- Texte du document:
####

# Quel programme pour programmer en Langage C ?



## kitetrip (27 Septembre 2003)

Voilà, comme je commence la programmation en Langage C à la Fac, je cherche un logiciel permettant de programmer en C sur Mac.

Au passage, qui pourrait me conseiller une version de Linux (facile à installer de préférence, genre pour un gars qui va avoir un Mac 
	

	
	
		
		

		
			





)...
Mon ordi (s'il arrive un jour, cf. Forum Reagisser)
iMac 1.25Ghz (le denier quoi)
17" LCD


----------



## benR (27 Septembre 2003)

tu peux programmer en C avec les outils de développement (ProjectBuilder, ou sans doute bientôt XCode).
Sinon BBEdit fera très bien l'affaire, je pense (mais des pros viendront sans doute compléter ma réponse).

Pour ce qui est de Linux, j'ai installé assez facilement la Mandrake, en janvier de cette année (la version de l'époque... je ne me souviens plus laquelle c'était).


----------



## Anonyme (27 Septembre 2003)

La meilleur distrib pour mac est Yellow Dog Linux basé sur Redhat.

####

Images de données tracées

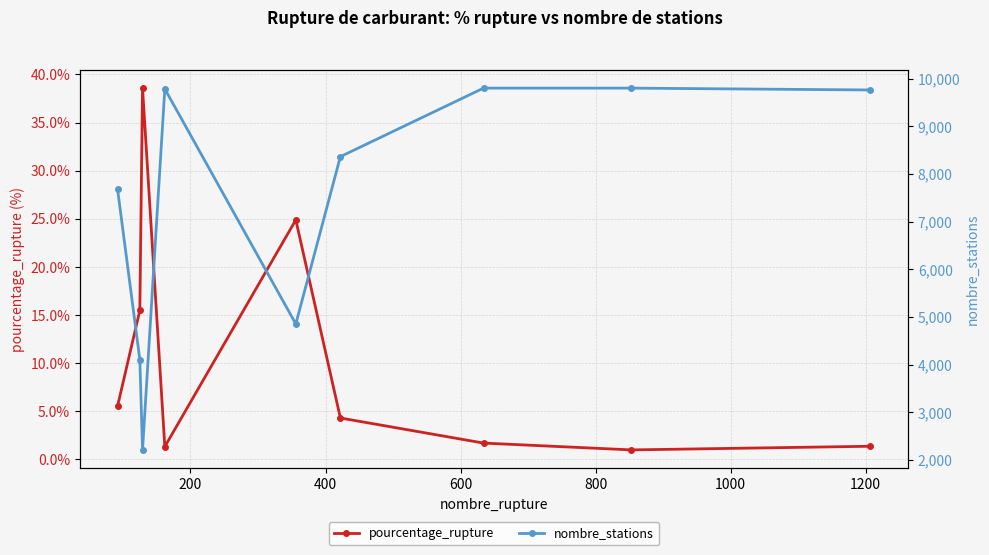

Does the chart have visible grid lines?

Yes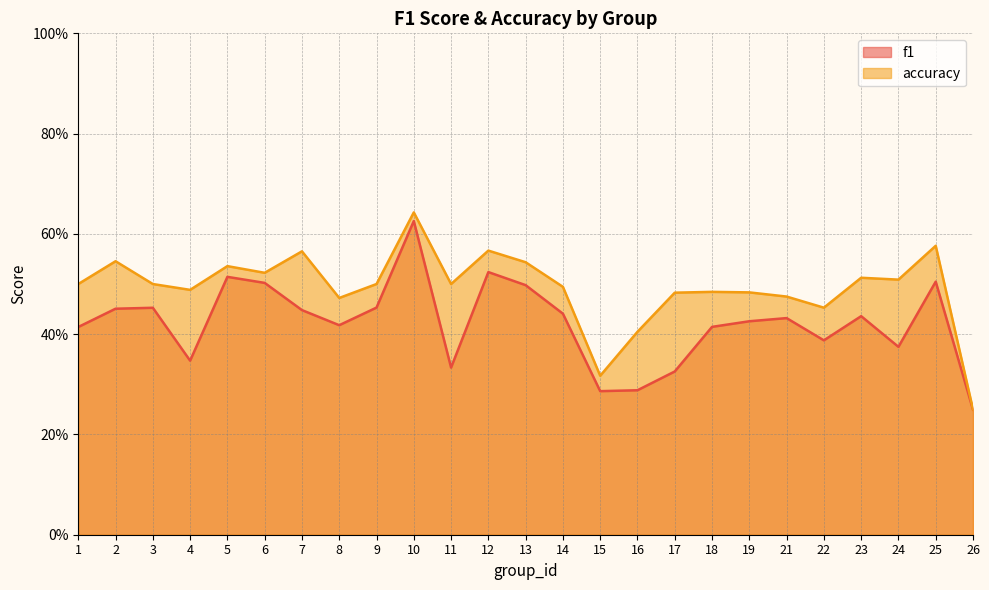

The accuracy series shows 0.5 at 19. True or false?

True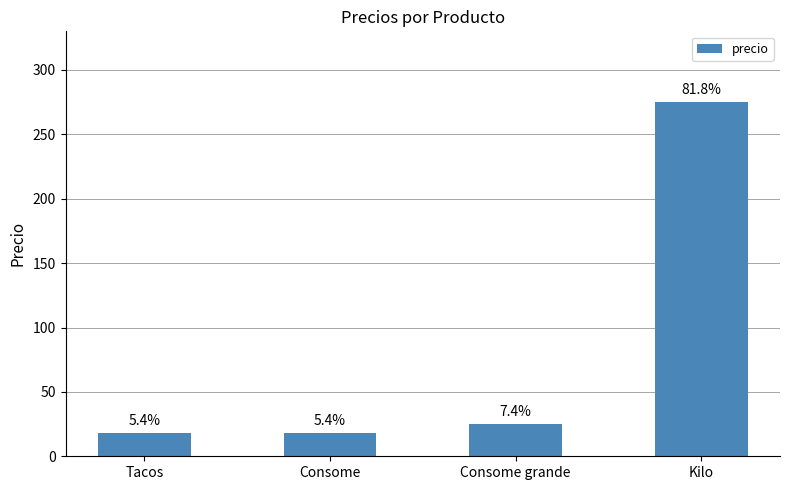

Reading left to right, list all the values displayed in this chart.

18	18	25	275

####

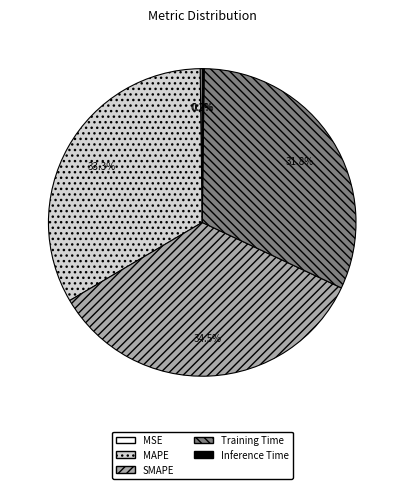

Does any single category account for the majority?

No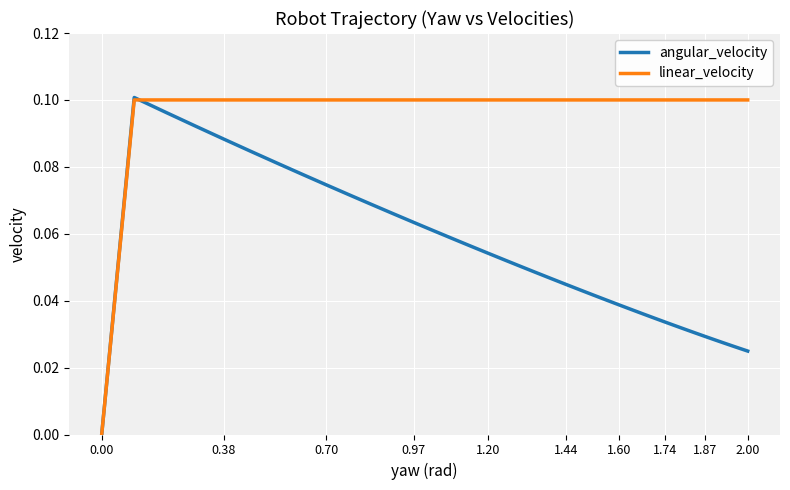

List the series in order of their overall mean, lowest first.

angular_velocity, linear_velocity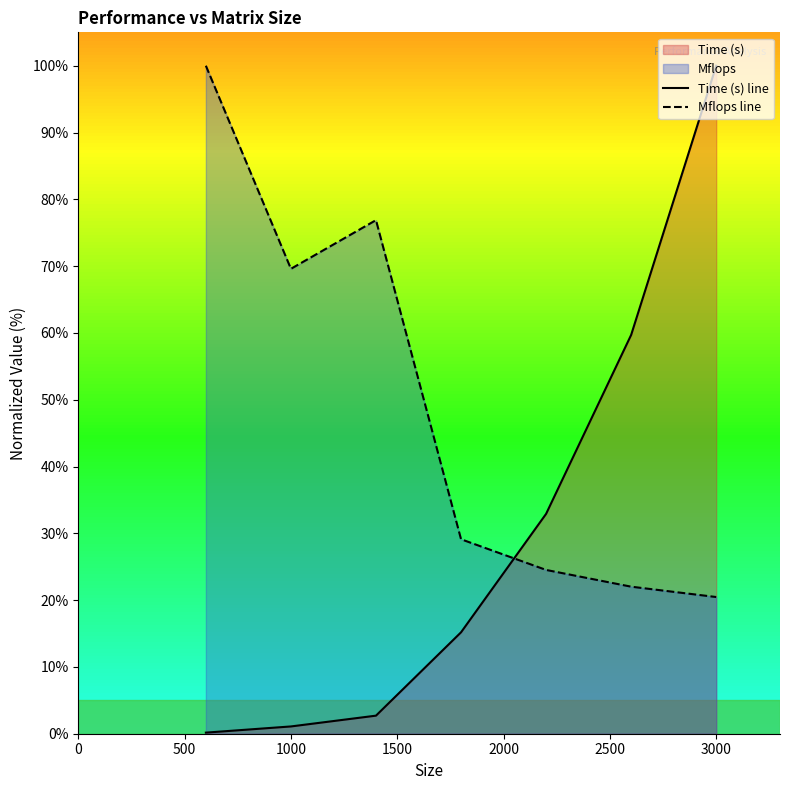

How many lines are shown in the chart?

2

####

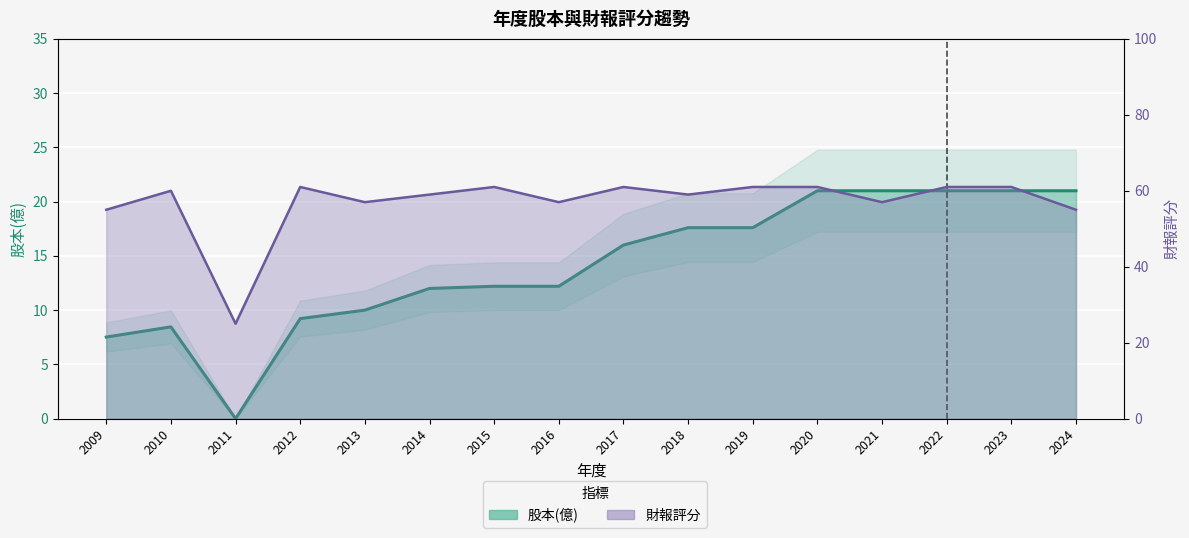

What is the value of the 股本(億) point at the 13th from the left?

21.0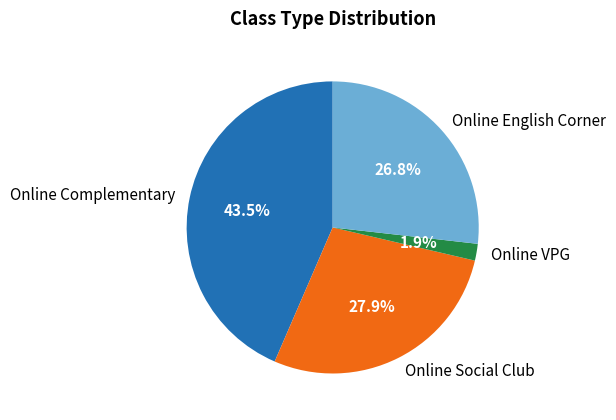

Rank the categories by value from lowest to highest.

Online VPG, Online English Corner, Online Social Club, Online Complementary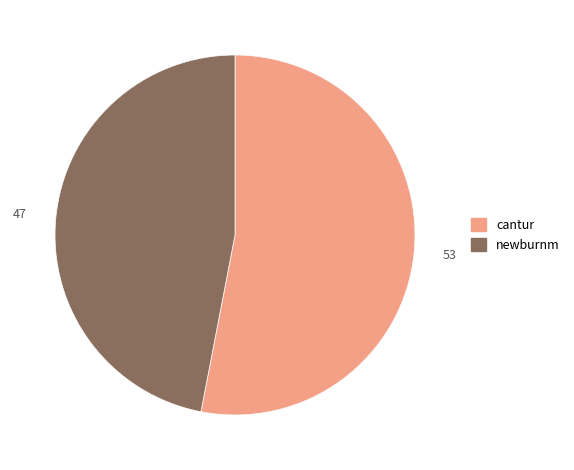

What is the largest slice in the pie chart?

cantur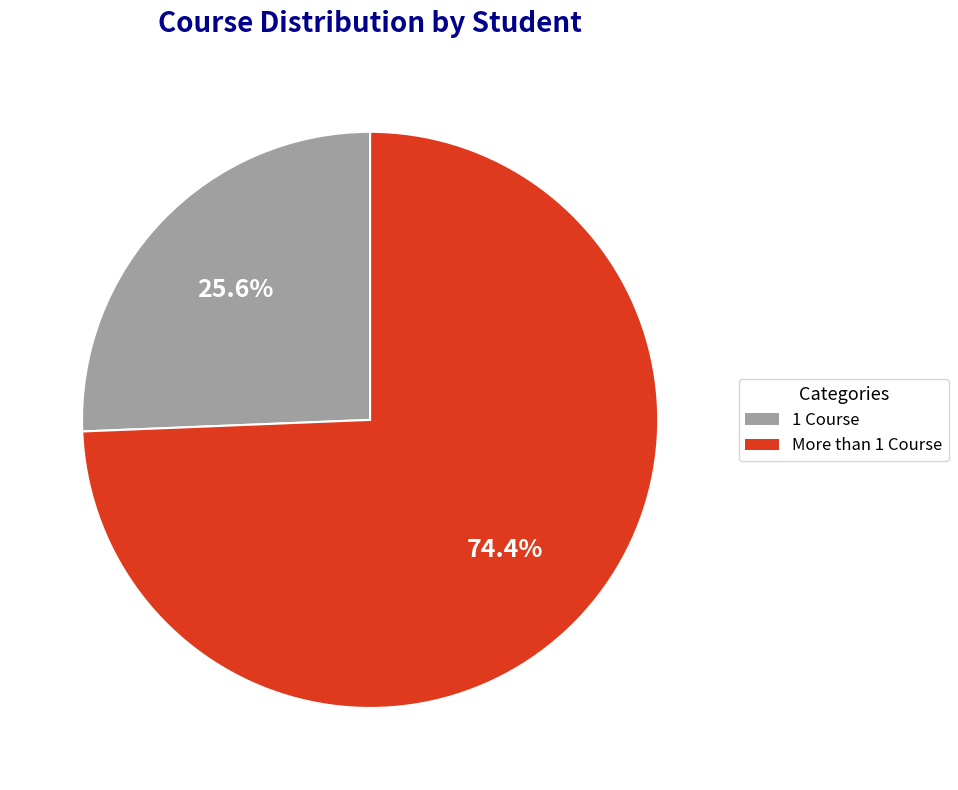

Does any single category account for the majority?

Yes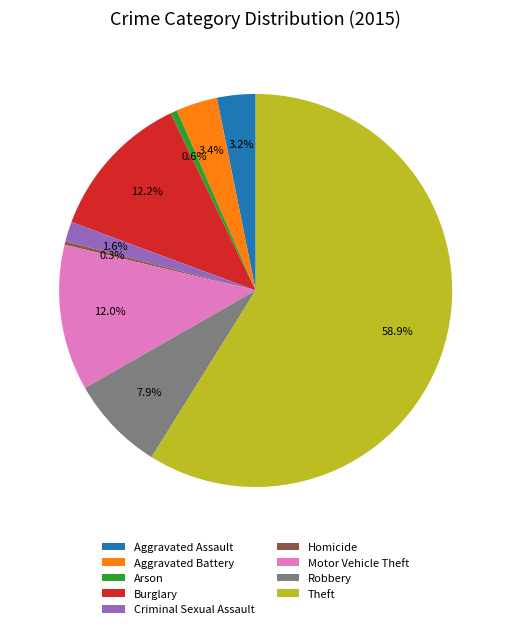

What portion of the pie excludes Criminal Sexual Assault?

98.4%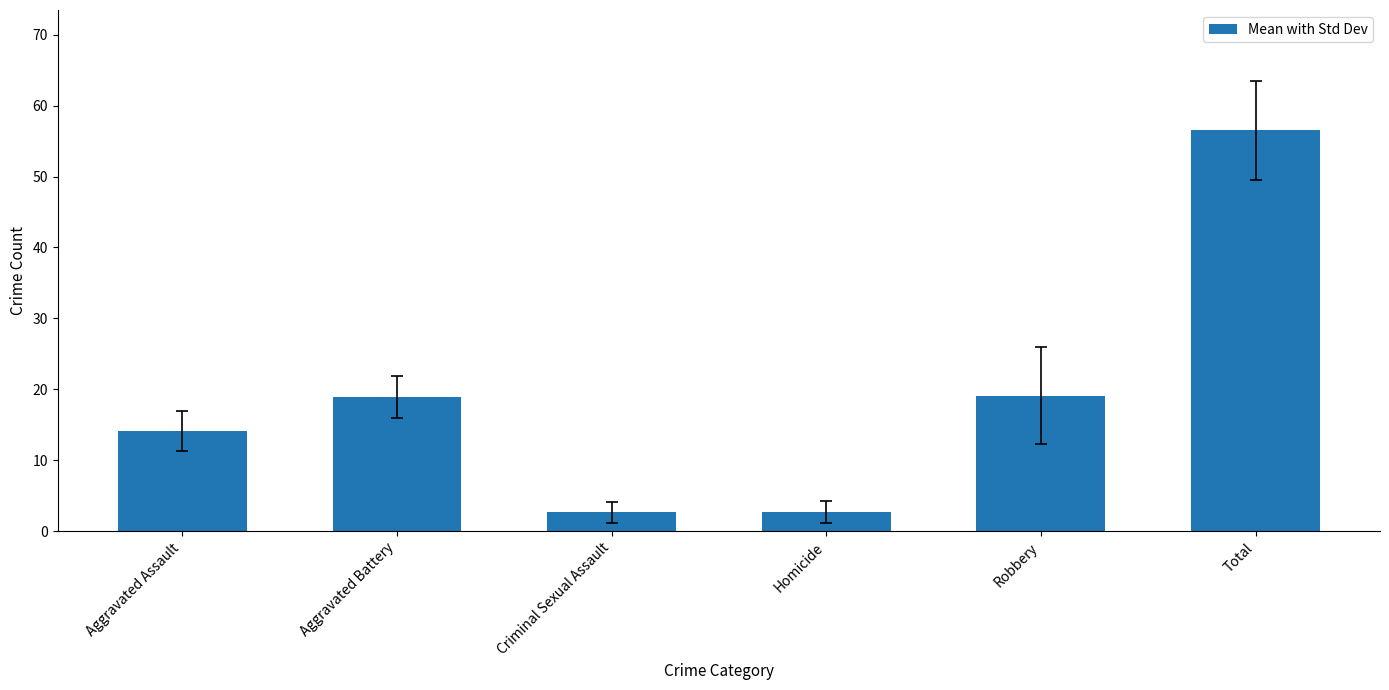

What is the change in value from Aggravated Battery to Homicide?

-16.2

####

- Consignes de l'exercice:
Reprenez, s'il vous plaît, la discussion sur la programmation en C sur Mac et prolongez-la à partir de sa dernière phrase. Les lignes ci-dessus proviennent d'une autre source que le texte.

- Résultat attendu:
http://www.yellowdoglinux.com


----------



## KreAtiK (27 Septembre 2003)

Il ne faut pas melanger editeur de texte et compilateur. Mais en effet quand tu installes les outls developpeurs tu installe aussi gcc (le Gnu C Compilateur)  donc pas de probleme.


----------



## kitetrip (27 Septembre 2003)

Ok merci ! Je vais voir tout ça


----------



## Yeti (28 Septembre 2003)

La meilleure distrib c'est encore d'installer OSX et de rajouter avec fink ce qu'il te faut. Avec une vraie distrib Linux, tu vas perdre du temps à tout configurer proprement si ta machine est un peu exotique.


----------



## Anonyme (29 Septembre 2003)

Yeti a dit:
			
		

> La meilleure distrib c'est encore d'installer OSX et de rajouter avec fink ce qu'il te faut. Avec une vraie distrib Linux, tu vas perdre du temps à tout configurer proprement si ta machine est un peu exotique.



heuu le bute principale d'installer LInux c'est de virer Mac OS 
	

	
	
		
		

		
		
	


	




 Et très franchement un X11 ou xDarwin c est affreusement lent comparé à un vrai linux


----------



## Yeti (29 Septembre 2003)

Oui mais il a dit "Facile à installer, pour un gars qui va avoir un mac"...

Alors la YLD, il va s'amuser un moment à partitionner son HD, configurer son yaboot, son open firmware, puis ensuite son réseau, son clavier...


----------



## Anonyme (29 Septembre 2003)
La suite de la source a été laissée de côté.